The transfer size is divided by the delta it received from the kernel module and IOCTL call. Did you make any changes with the code and where did you make changes, share snippet here for me to better understand.

pyt-hnu commented 1 year ago

This is "rdma-cuda-h2c-perf.cu", and I tested the bandwidth in two ways. One is kernel time, and the other is on the user side.

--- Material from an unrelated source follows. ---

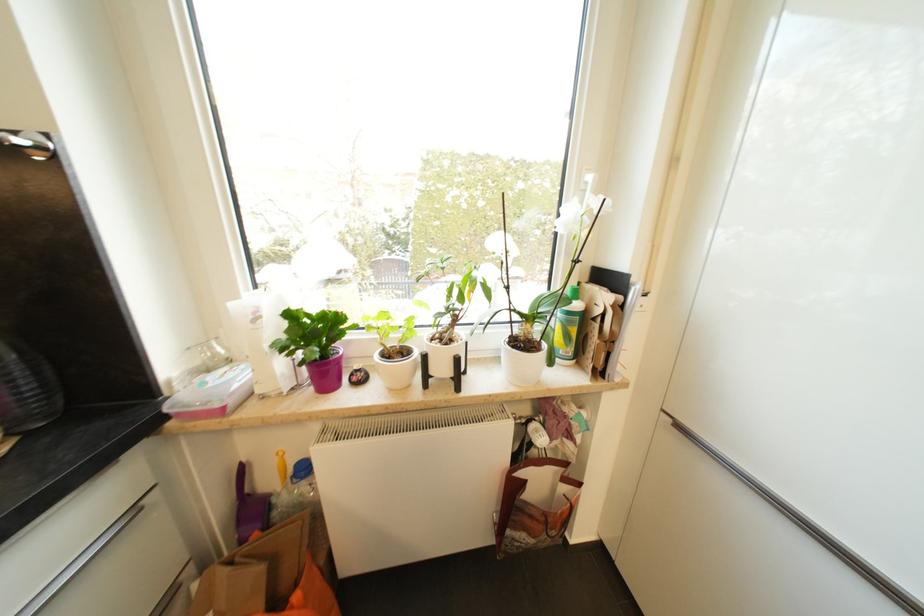
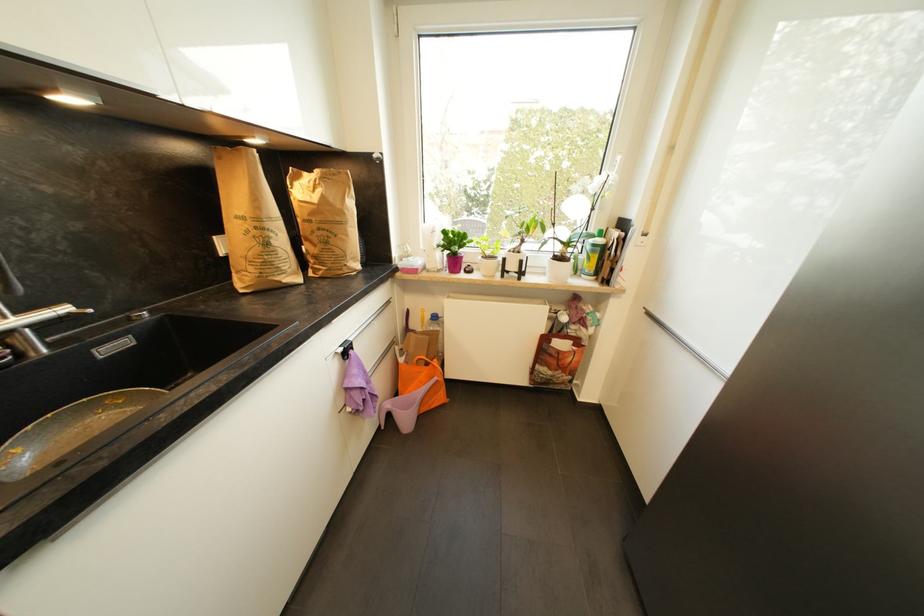
In the second image, find the point that corresponds to (x=541, y=350) in the first image.

(570, 261)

This is the main part of the code I changed. ` struct timespec beg, end; clock_gettime(MYCLOCK, &beg); for (int iter=0; iter<num_write_iters; ++iter) ret = ioctl(fd, PICOEVB_IOC_H2C_DMA, &dma_params); if (ret != 0) { fprintf(stderr, "ioctl(DMA) failed: %d\n", ret); perror("ioctl() failed"); return 1; } clock_gettime(MYCLOCK, &end);

double woMBps;
{
    double byte_count = (double) transfer_size * num_write_iters;
    double dt_ms = (end.tv_nsec-beg.tv_nsec)/1000000.0 + (end.tv_sec-beg.tv_sec)*1000.0;
    double Bps = byte_count / dt_ms * 1e3;
    woMBps = Bps / 1024.0 / 1024.0;
    cout << "write BW: " << woMBps << "MB/s" << endl;
}

tdelta_us = dma_params.dma_time_ns / 1000;    #kernel time
printf("Bps = %d \n",sizeof((double)transfer_size));
printf("Kernel_time = %lf ms \nKernel side write BW = %lf MB/s\n",
    (double)tdelta_us/1000, (double)transfer_size / (double)tdelta_us); `

In this way, when i changed the 'transfer_size' from 1024 to 2G, The timing of the test has not changed.

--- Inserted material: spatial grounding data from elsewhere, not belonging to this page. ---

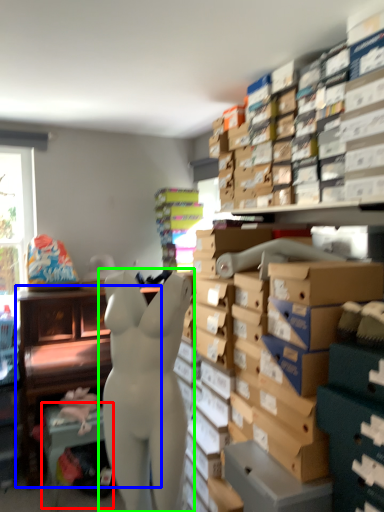
Question: Which object is positioned closest to table (highlighted by a red box)? Select from furniture (highlighted by a blue box) and person (highlighted by a green box).

Choices:
 (A) furniture
 (B) person

Answer: (A)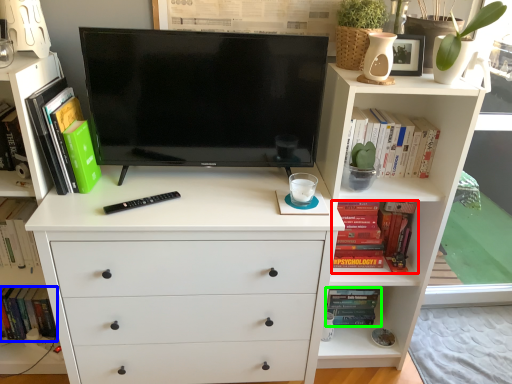
Question: Based on their relative distances, which object is nearer to book (highlighted by a red box)? Choose from book (highlighted by a blue box) and book (highlighted by a green box).

Choices:
 (A) book
 (B) book

Answer: (B)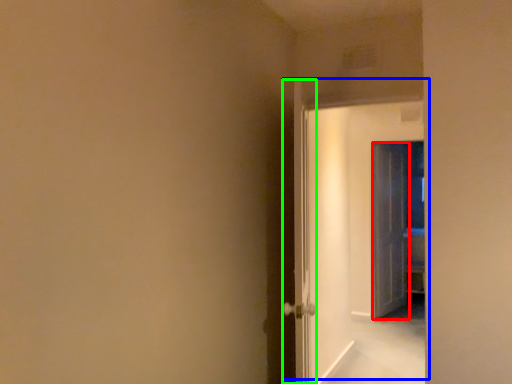
Question: Based on their relative distances, which object is farther from door (highlighted by a red box)? Choose from door (highlighted by a blue box) and door (highlighted by a green box).

Choices:
 (A) door
 (B) door

Answer: (B)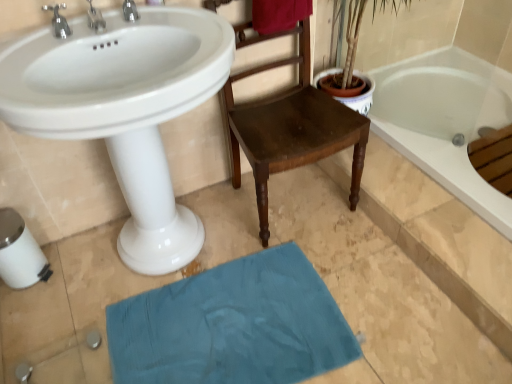
Question: Does silver metallic faucet at upper left, the second tap in the right-to-left sequence, contain silver metallic faucet at upper left, placed as the 1th tap when sorted from left to right?

Choices:
 (A) yes
 (B) no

pyt-hnu commented 1 year ago

To be precise, it is a test time anomaly, which is a set of data results that I tested. The PCIe version we used was 3.0 with 32GB/s bandwidth, but when the test data volume reached 4M, it exceeded our ideal bandwidth. 1697077236251

pateldipen1984-nv commented 11 months ago

humm these (in red) points for that matter the algo used to calculate bandwidth may have some issue.

pyt-hnu commented 11 months ago

Hi @pateldipen1984-nv I haved a driver installation problem.can you help me? I used ubuntu 16.04 to install successfully, but the following situation occurred when I used ubuntu 20.04.

FATAL: parse error in symbol dump file
make[2]: *** [scripts/Makefile.modpost:94:__modpost] error1
make[1]: *** [Makefile:1644:modules] error 2
make[1]: 离开目录“/usr/src/linux-headers-5.4.0-42-generic”
make: *** [Makefile:19:modules] error 2
Alex-czh commented 5 months ago

Hi everyone, @pyt-hnu @pateldipen1984-nv I am following the work. Have the timing question solved? Could you please show the real timing through this project, please? Actually, I want to know whether the project has a good performance. Thanks so much!

pateldipen1984-nv commented 4 months ago

@hiteshkumar-nv : can you check this bandwidth doubt and installation problem?